Every entry must be printed again exactly, with nothing left out.

━━━ TASK DATA

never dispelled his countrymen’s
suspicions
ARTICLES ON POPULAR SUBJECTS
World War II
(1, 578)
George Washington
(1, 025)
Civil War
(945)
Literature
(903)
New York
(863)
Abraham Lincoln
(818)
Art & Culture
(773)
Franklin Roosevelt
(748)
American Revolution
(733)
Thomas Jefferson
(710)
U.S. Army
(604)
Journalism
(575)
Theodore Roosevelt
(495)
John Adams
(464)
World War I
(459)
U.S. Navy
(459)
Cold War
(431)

━━━━━━

:: OUTPUT ::
never dispelled his countrymen’s
suspicions
ARTICLES ON POPULAR SUBJECTS
World War II
(1, 578)
George Washington
(1, 025)
Civil War
(945)
Literature
(903)
New York
(863)
Abraham Lincoln
(818)
Art & Culture
(773)
Franklin Roosevelt
(748)
American Revolution
(733)
Thomas Jefferson
(710)
U.S. Army
(604)
Journalism
(575)
Theodore Roosevelt
(495)
John Adams
(464)
World War I
(459)
U.S. Navy
(459)
Cold War
(431)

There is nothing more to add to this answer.